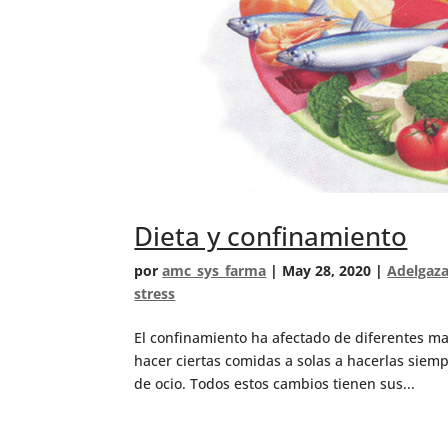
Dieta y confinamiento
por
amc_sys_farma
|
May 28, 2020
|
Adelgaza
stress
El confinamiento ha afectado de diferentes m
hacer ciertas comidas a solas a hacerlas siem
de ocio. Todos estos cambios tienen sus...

--

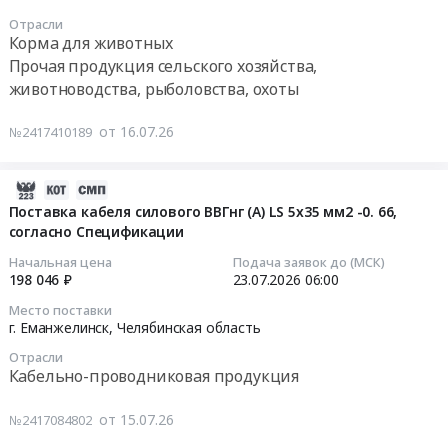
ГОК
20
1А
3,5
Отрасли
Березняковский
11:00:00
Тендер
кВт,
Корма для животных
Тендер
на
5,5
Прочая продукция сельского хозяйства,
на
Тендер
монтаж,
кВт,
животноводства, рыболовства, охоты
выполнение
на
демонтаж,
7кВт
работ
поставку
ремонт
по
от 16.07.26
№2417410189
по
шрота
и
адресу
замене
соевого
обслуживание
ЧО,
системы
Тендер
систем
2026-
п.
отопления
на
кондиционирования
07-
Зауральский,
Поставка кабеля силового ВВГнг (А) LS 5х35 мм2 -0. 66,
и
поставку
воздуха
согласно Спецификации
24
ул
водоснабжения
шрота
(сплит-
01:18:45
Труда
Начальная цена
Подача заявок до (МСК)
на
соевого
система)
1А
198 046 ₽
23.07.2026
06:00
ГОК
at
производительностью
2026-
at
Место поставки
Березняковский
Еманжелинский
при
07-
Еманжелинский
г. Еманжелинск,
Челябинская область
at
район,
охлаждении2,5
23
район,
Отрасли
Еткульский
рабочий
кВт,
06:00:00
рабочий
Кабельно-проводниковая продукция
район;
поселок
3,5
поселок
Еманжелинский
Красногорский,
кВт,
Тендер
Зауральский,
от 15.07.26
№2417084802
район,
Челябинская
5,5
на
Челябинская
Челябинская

--

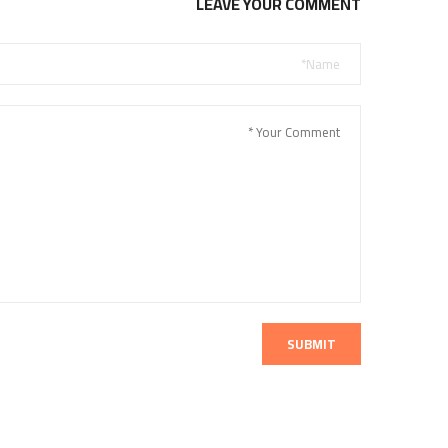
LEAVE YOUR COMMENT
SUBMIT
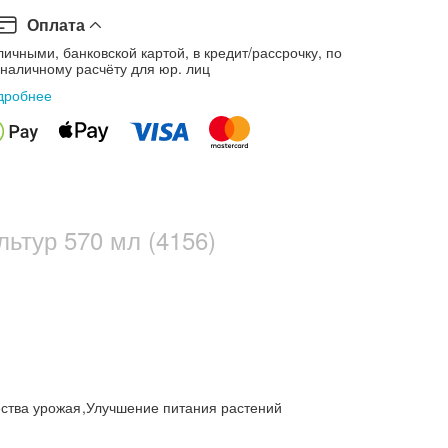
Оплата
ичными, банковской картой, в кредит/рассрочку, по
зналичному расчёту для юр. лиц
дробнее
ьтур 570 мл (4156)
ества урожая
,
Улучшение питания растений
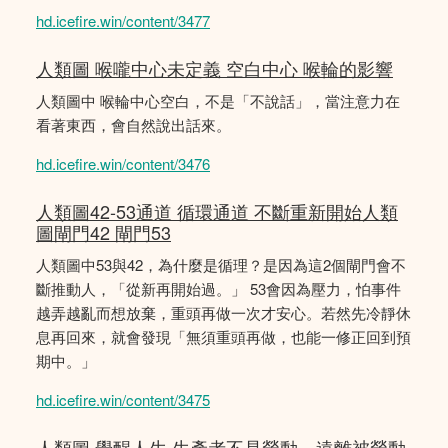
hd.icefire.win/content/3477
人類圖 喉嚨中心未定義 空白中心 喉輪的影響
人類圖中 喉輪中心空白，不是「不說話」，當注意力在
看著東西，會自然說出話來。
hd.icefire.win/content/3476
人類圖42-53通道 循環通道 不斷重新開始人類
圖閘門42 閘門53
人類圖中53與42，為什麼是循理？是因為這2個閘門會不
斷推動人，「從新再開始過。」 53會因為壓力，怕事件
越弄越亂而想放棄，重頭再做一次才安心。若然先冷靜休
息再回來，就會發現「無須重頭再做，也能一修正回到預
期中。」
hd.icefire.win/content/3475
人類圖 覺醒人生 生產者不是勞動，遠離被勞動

PROMPT: From the data above, state how many lines hold the string "confinamiento", and give the number without other words.

SOLUTION TO THIS EXERCISE: 2